§ REQUIRED ACTION 1
In the passage on the Dow Jones Global Titans 50 Index, why did Dow Jones Indexes create the index? Answer in one to three sentences.

§ PASSAGE PROVIDED

Segment Open

The Dow Jones Global Titans 50 Index is a float-adjusted index of 50 of the largest (by market capitalization) and best known blue chip companies traded on the New York Stock Exchange, American Stock Exchange, Nasdaq, Euronext, London Stock Exchange, and Tokyo Stock Exchange. The index represents the biggest and most liquid stocks traded in individual countries. It was created by Dow Jones Indexes to reflect the globalization of international blue chip securities in the wake of mergers and the creation of megacorporations.

The DJ Global Titans 50 is part of the Dow Jones Global Titans Indexes that were created to reflect the globalization of international blue chip securities in the wake of mergers and the creation of mega-corporations. They are large cap companies with at least some of their operations outside of their domestic markets. Each index is constructed by selecting stocks from the corresponding benchmark indexes of the Dow Jones Global Indexes.

Segment Closed

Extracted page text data
Segment Open

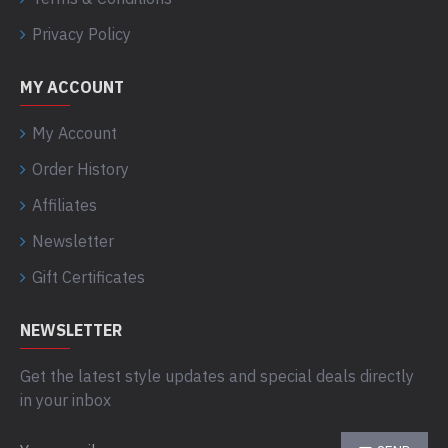
Privacy Policy
MY ACCOUNT
My Account
Order History
Affiliates
Newsletter
Gift Certificates
NEWSLETTER
Get the latest style updates and special deals directly
in your inbox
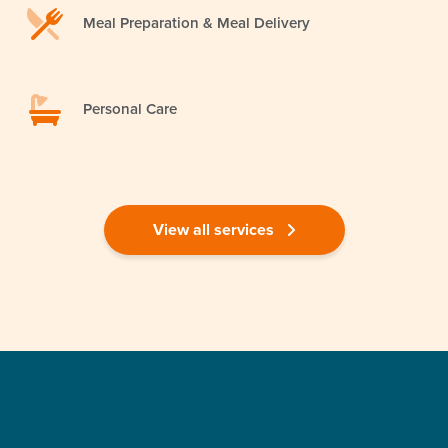
Meal Preparation & Meal Delivery
Personal Care
View all services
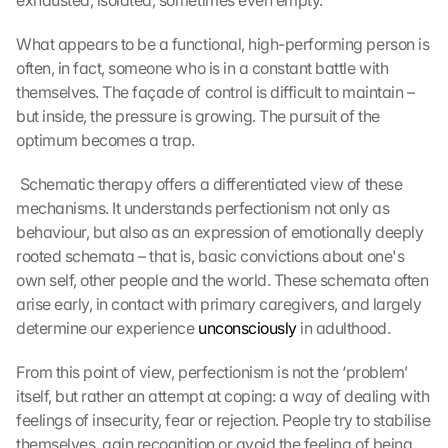
exhausted, isolated, sometimes even empty.
What appears to be a functional, high-performing person is 
often, in fact, someone who is in a constant battle with 
themselves. The façade of control is difficult to maintain – 
but inside, the pressure is growing. The pursuit of the 
optimum becomes a trap.
 Schematic therapy offers a differentiated view of these 
mechanisms. It understands perfectionism not only as 
behaviour, but also as an expression of emotionally deeply 
rooted schemata – that is, basic convictions about one's 
own self, other people and the world. These schemata often 
arise early, in contact with primary caregivers, and largely 
determine our experience 
unconsciously
 in adulthood. 
From this point of view, perfectionism is not the ‘problem’ 
itself, but rather an attempt at coping: a way of dealing with 
feelings of insecurity, fear or rejection. People try to stabilise 
themselves, gain recognition or avoid the feeling of being 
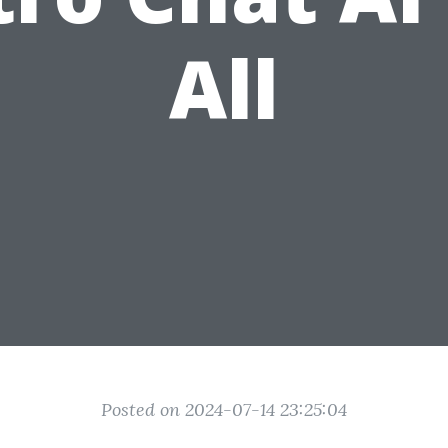
All
Posted on 2024-07-14 23:25:04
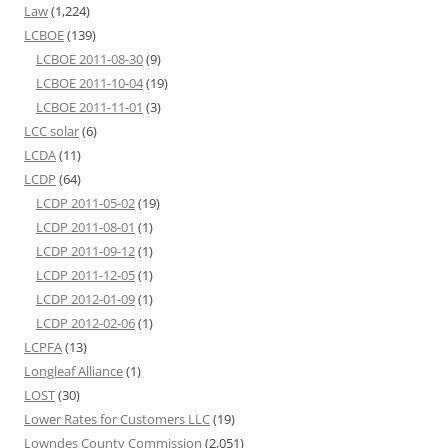
Law
(1,224)
LCBOE
(139)
LCBOE 2011-08-30
(9)
LCBOE 2011-10-04
(19)
LCBOE 2011-11-01
(3)
LCC solar
(6)
LCDA
(11)
LCDP
(64)
LCDP 2011-05-02
(19)
LCDP 2011-08-01
(1)
LCDP 2011-09-12
(1)
LCDP 2011-12-05
(1)
LCDP 2012-01-09
(1)
LCDP 2012-02-06
(1)
LCPFA
(13)
Longleaf Alliance
(1)
LOST
(30)
Lower Rates for Customers LLC
(19)
Lowndes County Commission
(2,051)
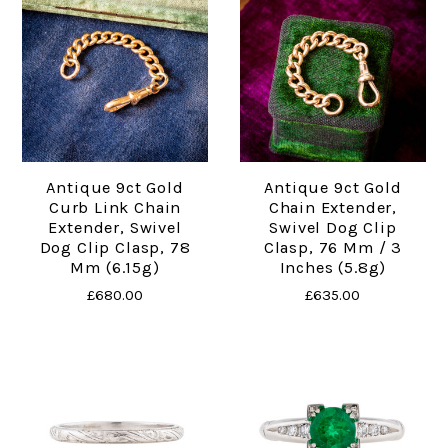
Antique 9ct Gold
Antique 9ct Gold
Curb Link Chain
Chain Extender,
Extender, Swivel
Swivel Dog Clip
Dog Clip Clasp, 78
Clasp, 76 Mm / 3
Mm (6.15g)
Inches (5.8g)
£680.00
£635.00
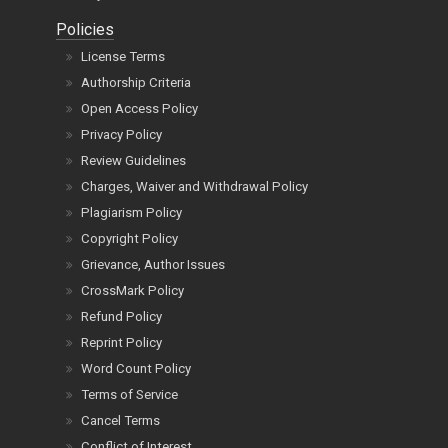
Policies
License Terms
Authorship Criteria
Open Access Policy
Privacy Policy
Review Guidelines
Charges, Waiver and Withdrawal Policy
Plagiarism Policy
Copyright Policy
Grievance, Author Issues
CrossMark Policy
Refund Policy
Reprint Policy
Word Count Policy
Terms of Service
Cancel Terms
Conflict of Interest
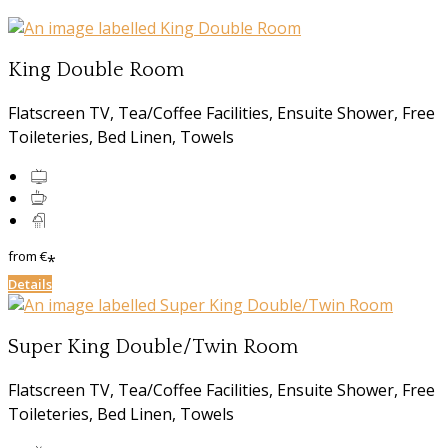
King Double Room
Flatscreen TV, Tea/Coffee Facilities, Ensuite Shower, Free
Toileteries, Bed Linen, Towels
from
€
*
Details
Super King Double/Twin Room
Flatscreen TV, Tea/Coffee Facilities, Ensuite Shower, Free
Toileteries, Bed Linen, Towels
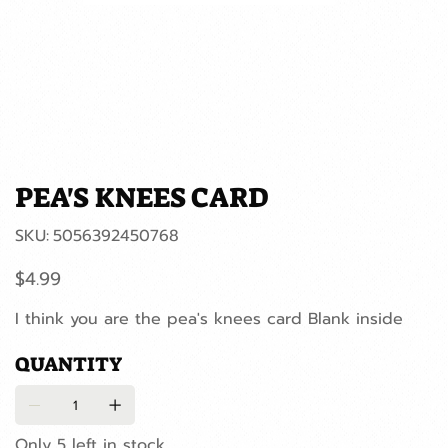
PEA'S KNEES CARD
SKU
SKU:
5056392450768
5056392450768
Price
$4.99
I think you are the pea's knees card Blank inside
QUANTITY
Only 5 left in stock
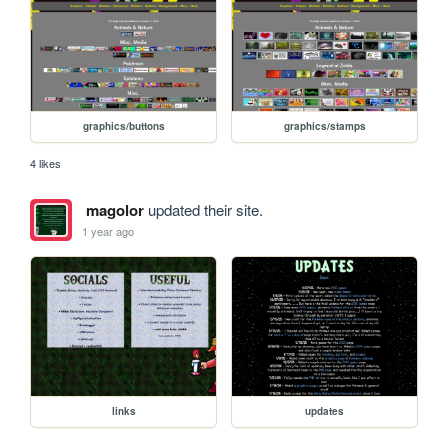
graphics/buttons
graphics/stamps
4 likes
magolor
updated their site.
1 year ago
links
updates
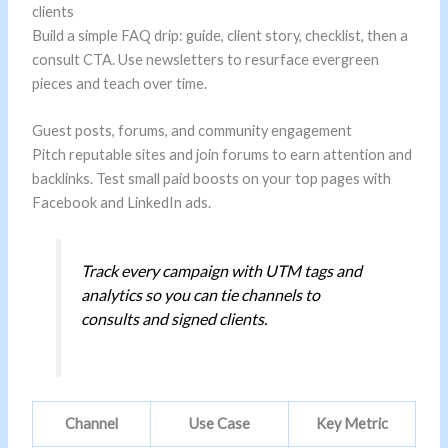
clients
Build a simple FAQ drip: guide, client story, checklist, then a
consult CTA. Use newsletters to resurface evergreen
pieces and teach over time.
Guest posts, forums, and community engagement
Pitch reputable sites and join forums to earn attention and
backlinks. Test small paid boosts on your top pages with
Facebook and LinkedIn ads.
Track every campaign with UTM tags and
analytics so you can tie channels to
consults and signed clients.
Channel
Use Case
Key Metric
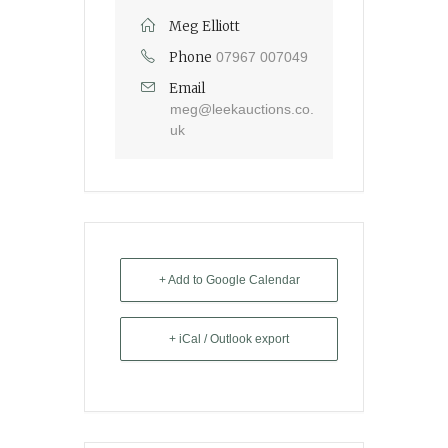
Meg Elliott
Phone
07967 007049
Email
meg@leekauctions.co.
uk
+ Add to Google Calendar
+ iCal / Outlook export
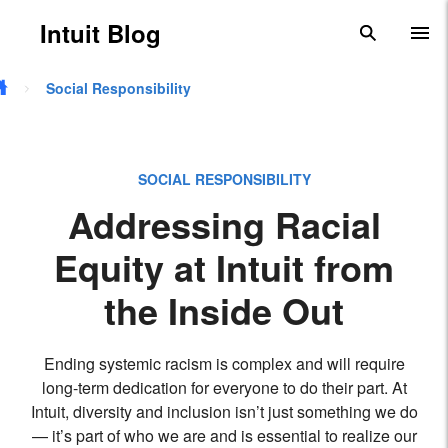
Skip to main content
Intuit Blog
search
To
Social Responsibility
SOCIAL RESPONSIBILITY
Addressing Racial
Equity at Intuit from
the Inside Out
Ending systemic racism is complex and will require
long-term dedication for everyone to do their part. At
Intuit, diversity and inclusion isn’t just something we do
— it’s part of who we are and is essential to realize our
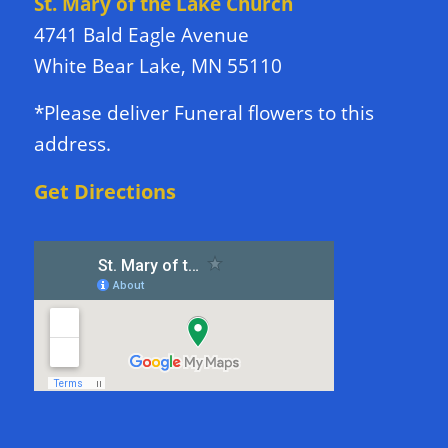
St. Mary of the Lake Church
4741 Bald Eagle Avenue
White Bear Lake, MN 55110
*Please deliver Funeral flowers to this
address.
Get Directions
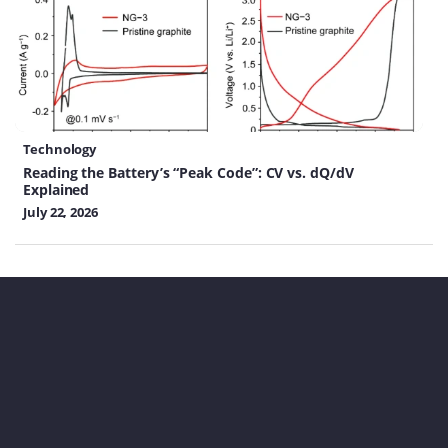
Technology
Reading the Battery’s “Peak Code”: CV vs. dQ/dV
Explained
July 22, 2026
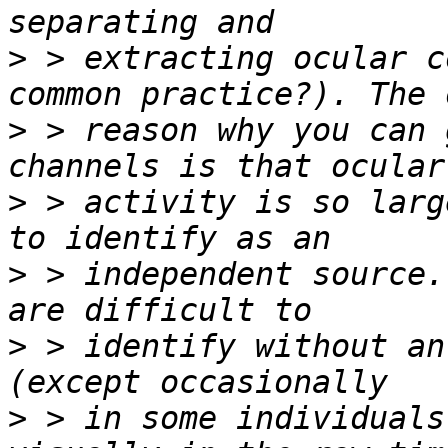
>
 > extracting ocular c
>
 > reason why you can 
>
 > activity is so larg
>
 > independent source.
>
 > identify without an
>
 > in some individuals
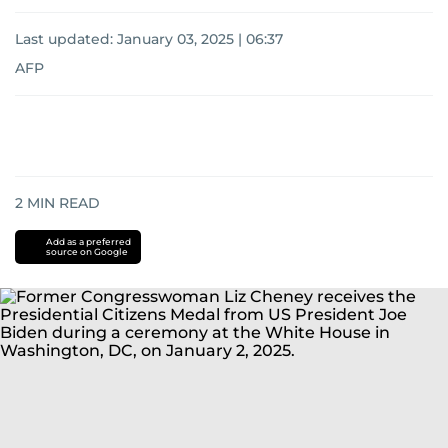
Last updated:
January 03, 2025 | 06:37
AFP
2
MIN READ
Add as a preferred
source on Google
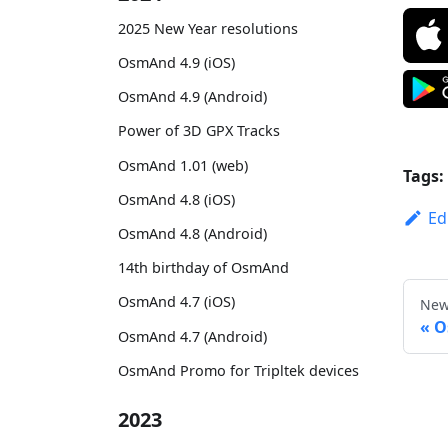
2025 New Year resolutions
OsmAnd 4.9 (iOS)
OsmAnd 4.9 (Android)
Power of 3D GPX Tracks
OsmAnd 1.01 (web)
Tags:
OsmAnd 4.8 (iOS)
Ed
OsmAnd 4.8 (Android)
14th birthday of OsmAnd
OsmAnd 4.7 (iOS)
New
O
OsmAnd 4.7 (Android)
OsmAnd Promo for Tripltek devices
2023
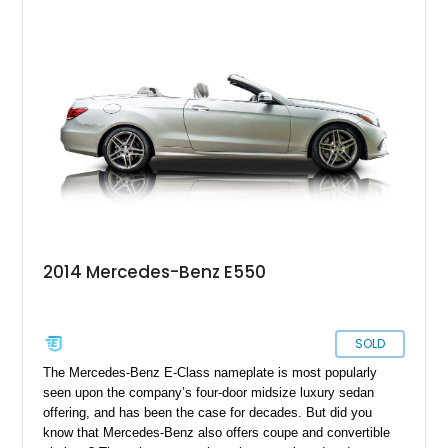
2014 Mercedes-Benz E550
SOLD
The Mercedes-Benz E-Class nameplate is most popularly
seen upon the company’s four-door midsize luxury sedan
offering, and has been the case for decades. But did you
know that Mercedes-Benz also offers coupe and convertible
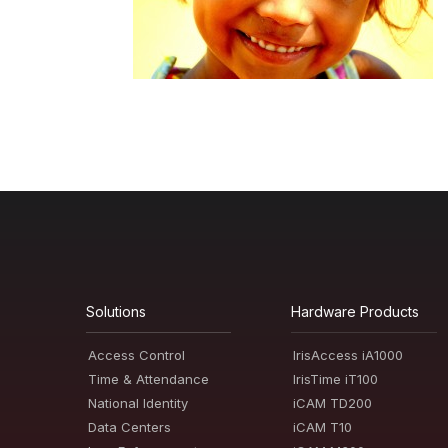
Solutions
Hardware Products
Access Control
IrisAccess iA1000
Time & Attendance
IrisTime iT100
National Identity
iCAM TD200
Data Centers
iCAM T10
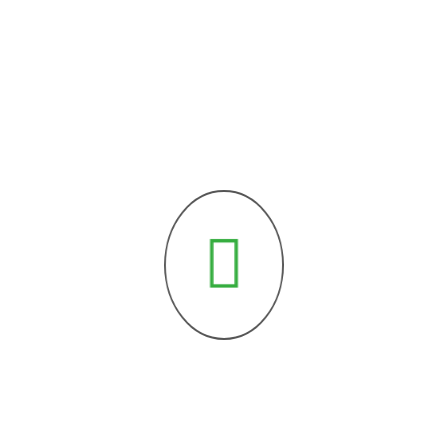
Kontakt
P:
+43 664 751 199 27
E:
office@dzemat-aid-wels.at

Segment Closed

§ REQUIRED ACTION 2
Return the lines of the entries from their beginning through the line containing "View all services", copying every line in between without changes. Omit the pictures.

§ EXERCISE OUTPUT 1
Dow Jones Indexes created the index to reflect the globalization of international blue chip securities. This globalization followed mergers and the creation of megacorporations.

§ EXERCISE OUTPUT 2
Privacy Policy
MY ACCOUNT
My Account
Order History
Affiliates
Newsletter
Gift Certificates
NEWSLETTER
Get the latest style updates and special deals directly
in your inbox
Meal Preparation & Meal Delivery
Personal Care
View all services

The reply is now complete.